Under hyperarid climate conditions, pedogenesis is driven by the atmospheric deposition and subsequent accumulation of easily to moderately soluble salts forming extreme types of Aridisols. In contrast, the processes and timescales of soil formation in coastal desert environments are as yet not well understood. Therefore, a soil chronosequence at the arid-hyperarid transition in the south-central coastal Atacama Desert is investigated. We measured physicochemical soil parameters of shallow soil profiles on four generations of a multi-stage alluvial fan system, assisted by micromorphological analysis, allowing to deduce the soil-forming processes. We further established a geochronological framework by applying 10Be cosmogenic nuclide exposure dating on the abandoned surface generations, which allowed to infer the timescales for soil formation. The results indicate initial yet clearly identifiable pedogenesis occurring since MIS 5e–c. Along the Late Quaternary chronosequence, physicochemical soil properties show decreasing trends with growing age for the median grain size, salinity, long-term pH development, and CaCO3 contents. Contrarily, organic carbon, the ratio of organic to total phosphorus, the redness, and the contents of total and poorly crystalline pedogenic iron oxides tend to increase with age.

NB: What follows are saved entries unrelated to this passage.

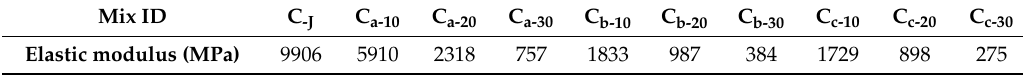
Table 6. Elastic modulus of each concrete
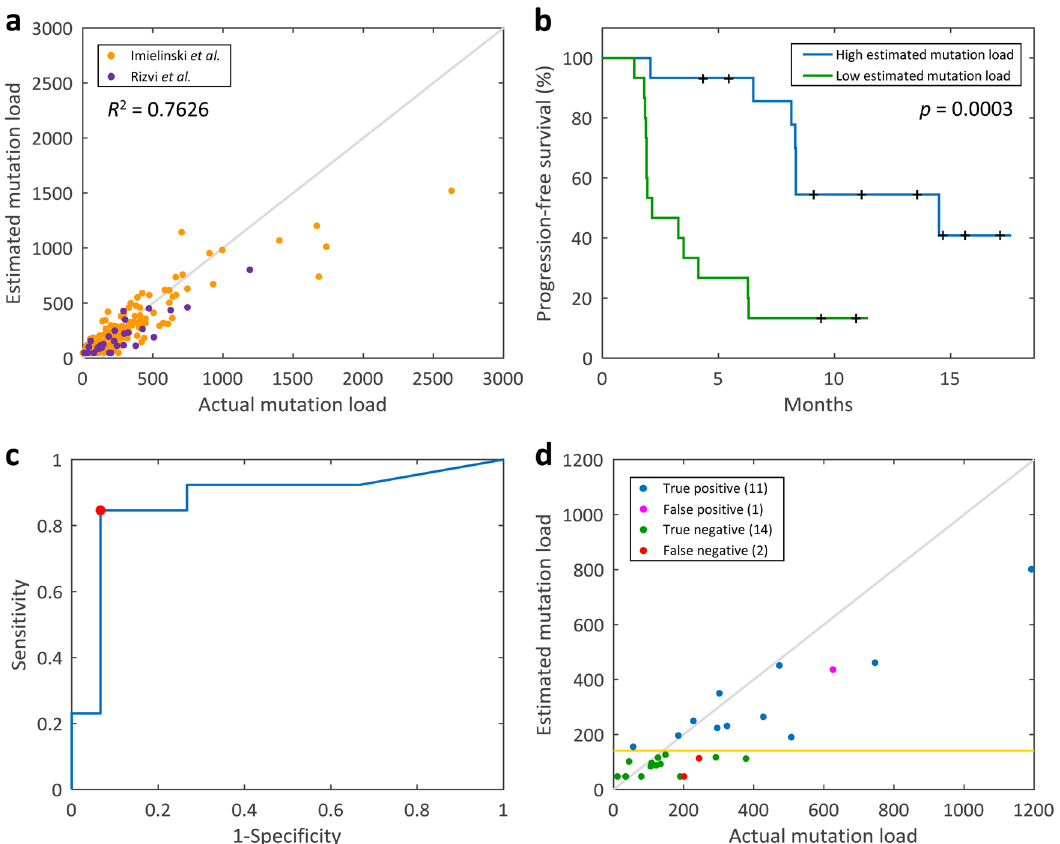
Fig. 2 Performance evaluation of the mutation load estimation model. a Estimated mutation load vs. actual mutation load using the independent validation data ( n = 211). b Survival analysis comparing PFS in patients with the high estimated mutation loads ( n = 15) with those with the low estimated mutation loads ( n = 15). The log-rank test results indicate that the higher estimated mutation load correlates with improved PFS ( p = 0.0003). c ROC curve for the classi fi cation of DCB/NDB patients using the estimated mutation load. The red point indicates the optimal discrimination threshold 141. AUC = 0.8744. d Immunotherapy response prediction using the estimated mutation load. Gold horizontal line represents the optimal discrimination threshold,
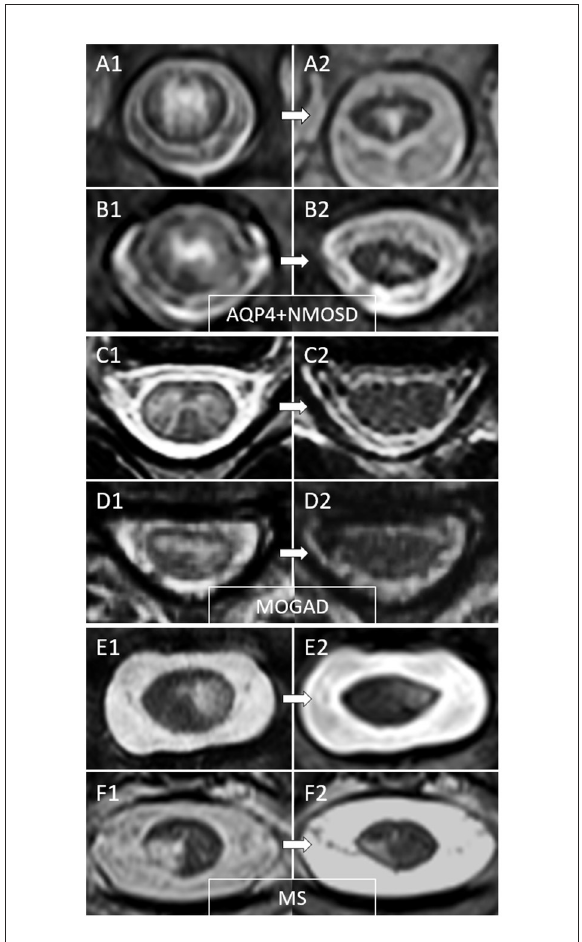
FIGURE3 Examples of temporal evolution of T2-lesions axially on spinal cord MRI in AQP4-IgG-positive neuromyelitis optica spectrum disorder (AQP4 + NMOSD), MOG-IgG-associated disease (MOGAD), and multiple sclerosis (MS). Acute myelitis lesions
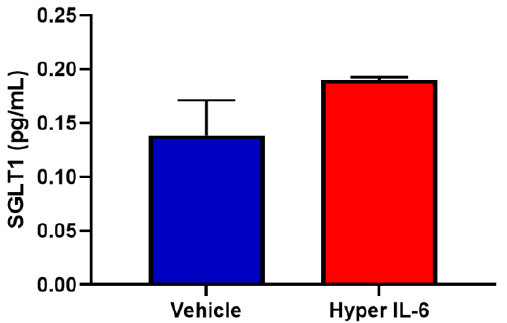
Figure 8. Hyper IL-6 promotes SGLT1 expression in HK2 cells. Cells were treated with vehicle or Hyper IL-6 for 24 h; data represented as mean ± SEM; n = 3/group.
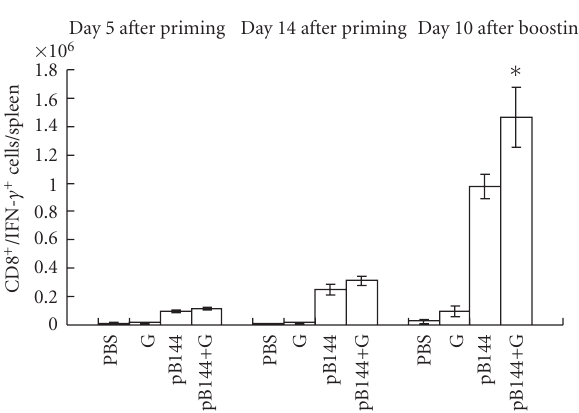
Figure 4: E ff ect of β -glu6 on the CD8 + /IFN - γ + T cells induced by pB144 in the spleen. Mice were immunized by pB144 with β -glu6, and boosted at day 30 after priming. At day 5 (left) and 14 (middle) after priming, and day 10 after boosting (right), splenocytes were isolated and cultured for 5 hours in the absence or in the presence of a specific peptide corresponding to K b -restricted CTL epitope of HBcAg. Cells were then double-stained with PerCP-anti-CD8a and APC-anti-IFN- γ antibodies and analyzed cytofluorimetrically. Data expressed as mean ± SD of 3 mice/group. ∗ P < . 05, pB144+G versus pB144 alone.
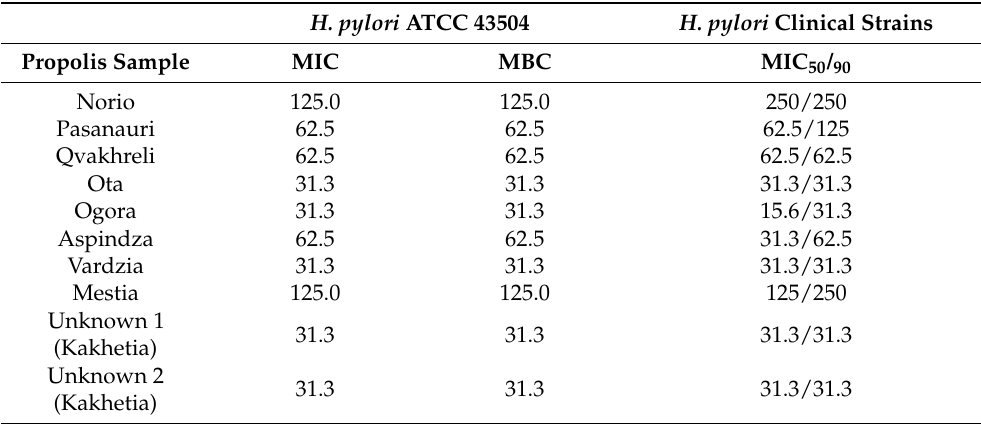
Table 1. Antimicrobial properties of Georgian propolis extracts against the reference H. pylori ATCC 43504 and clinical H. pylori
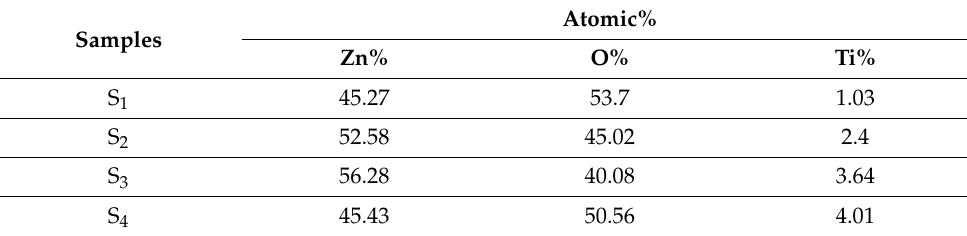
Table 1. EDX atomic percentages for the synthesis of nanocomposites on PTFE substrates (S 1 ) 1:7,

This provides evidence for soil formation under an arid to hyperarid coastal climate characterized by (i) redistribution of salts by leaching causing topsoil desalinization; (ii) decalcification coupled with (iii) dealkalinization in totally decalcified horizons; (iv) accumulation of soil organic matter; (v) initial rubification through formation of pedogenic iron oxides (i.e. hematite); and (vi) initial loamification that, in turn, might have impeding effects on the translocation of soil constituents on timescales larger than 105 a. Furthermore, in situ pedogenesis might be superimposed considerably by aeolian dust influx. At Atacama’s south-central coast, the state of pedogenic alteration scales with the cumulative precipitation received throughout the entire Late Quaternary, yet evolved strongest between MIS5 and the MIS4/3-transition.